# REQUIRED WORK
Retype all of the material below line for line, keeping every character as it is. Leave the pictures out of your answer.

[Opening MATERIAL PROVIDED section]

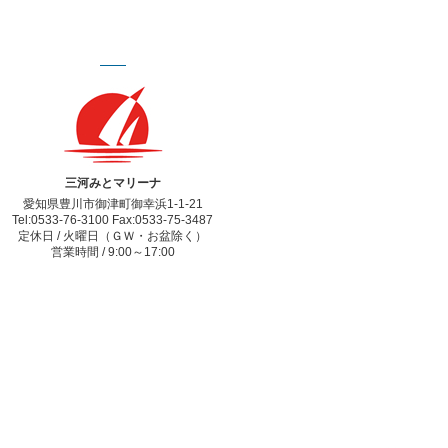
三河みとマリーナ
愛知県豊川市御津町御幸浜1-1-21
Tel:0533-76-3100 Fax:0533-75-3487
定休日 / 火曜日（ＧＷ・お盆除く）
営業時間 / 9:00～17:00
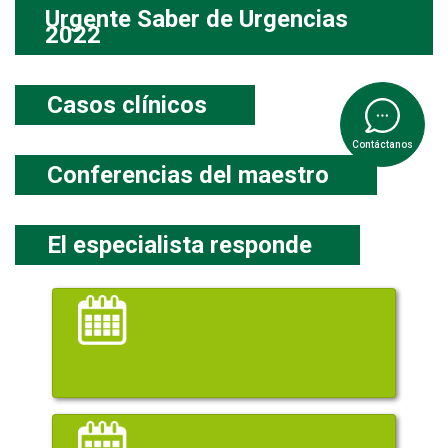
Urgente Saber de Urgencias
2022
Casos clínicos
Contáctanos
Conferencias del maestro
El especialista responde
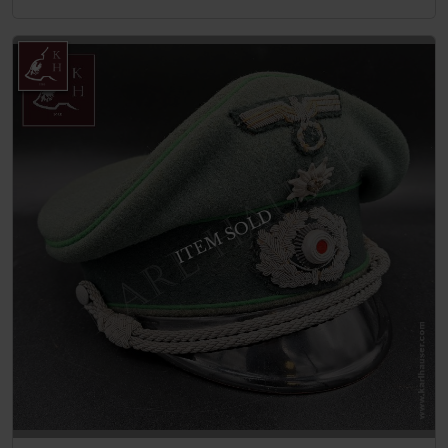
ITEM SOLD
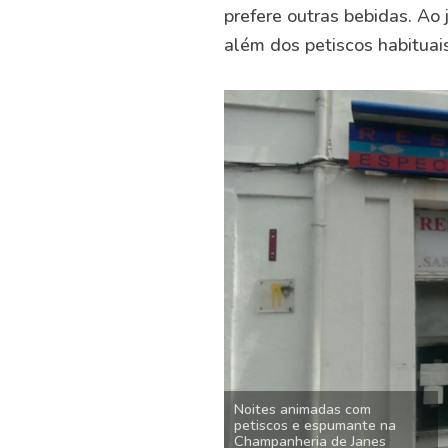
prefere outras bebidas. Ao
além dos petiscos habituai
Noites animadas com
petiscos e espumante na
Champanheria de Janes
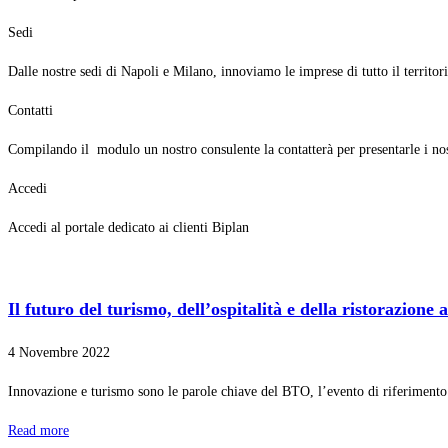
Sedi
Dalle nostre sedi di Napoli e Milano, innoviamo le imprese di tutto il territor
Contatti
Compilando il modulo un nostro consulente la contatterà per presentarle i nos
Accedi
Accedi al portale dedicato ai clienti Biplan
Il futuro del turismo, dell’ospitalità e della ristorazione
4 Novembre 2022
Innovazione e turismo sono le parole chiave del BTO, l’evento di riferimento in 
Read more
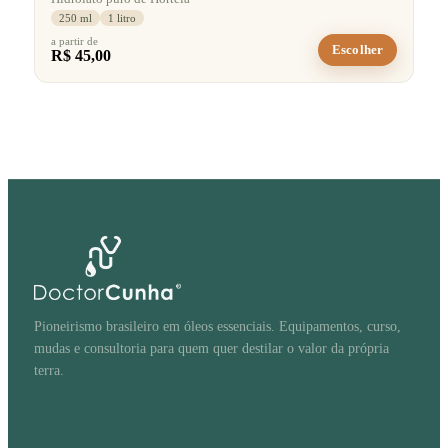
250 ml
1 litro
a partir de
Escolher
R$ 45,00
Pioneirismo brasileiro em óleos essenciais. Equipamentos, curso,
mudas e consultoria para quem quer destilar o valor da própria
terra.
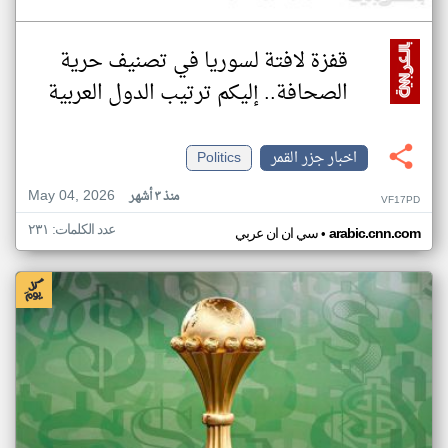
قفزة لافتة لسوريا في تصنيف حرية
الصحافة.. إليكم ترتيب الدول العربية
اخبار جزر القمر
Politics
May 04, 2026
منذ ٣ أشهر
VF17PD
عدد الكلمات: ٢٣١
•
arabic.cnn.com
سي ان ان عربي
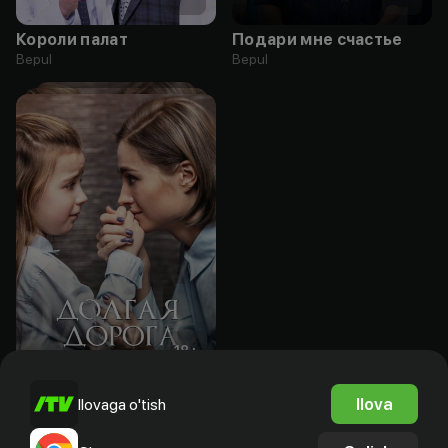
Короли палат
Подари мне счастье
Bepul
Bepul
18
+
Долгая дорога к счастью
Ilova
Ilovaga o'tish
Bepul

[Closing MATERIAL PROVIDED section]

# EXERCISE RESPONSE
三河みとマリーナ
愛知県豊川市御津町御幸浜1-1-21
Tel:0533-76-3100 Fax:0533-75-3487
定休日 / 火曜日（ＧＷ・お盆除く）
営業時間 / 9:00～17:00
Urgente Saber de Urgencias
2022
Casos clínicos
Contáctanos
Conferencias del maestro
El especialista responde
ITEM SOLD
prefere outras bebidas. Ao
além dos petiscos habituai
Noites animadas com
petiscos e espumante na
Champanheria de Janes
Sedi
Dalle nostre sedi di Napoli e Milano, innoviamo le imprese di tutto il territor
Contatti
Compilando il modulo un nostro consulente la contatterà per presentarle i nos
Accedi
Accedi al portale dedicato ai clienti Biplan
Il futuro del turismo, dell’ospitalità e della ristorazione
4 Novembre 2022
Innovazione e turismo sono le parole chiave del BTO, l’evento di riferimento in 
Read more
250 ml
1 litro
a partir de
Escolher
R$ 45,00
Pioneirismo brasileiro em óleos essenciais. Equipamentos, curso,
mudas e consultoria para quem quer destilar o valor da própria
terra.
قفزة لافتة لسوريا في تصنيف حرية
الصحافة.. إليكم ترتيب الدول العربية
اخبار جزر القمر
Politics
May 04, 2026
منذ ٣ أشهر
VF17PD
عدد الكلمات: ٢٣١
•
arabic.cnn.com
سي ان ان عربي
Короли палат
Подари мне счастье
Bepul
Bepul
18
+
Долгая дорога к счастью
Ilova
Ilovaga o'tish
Bepul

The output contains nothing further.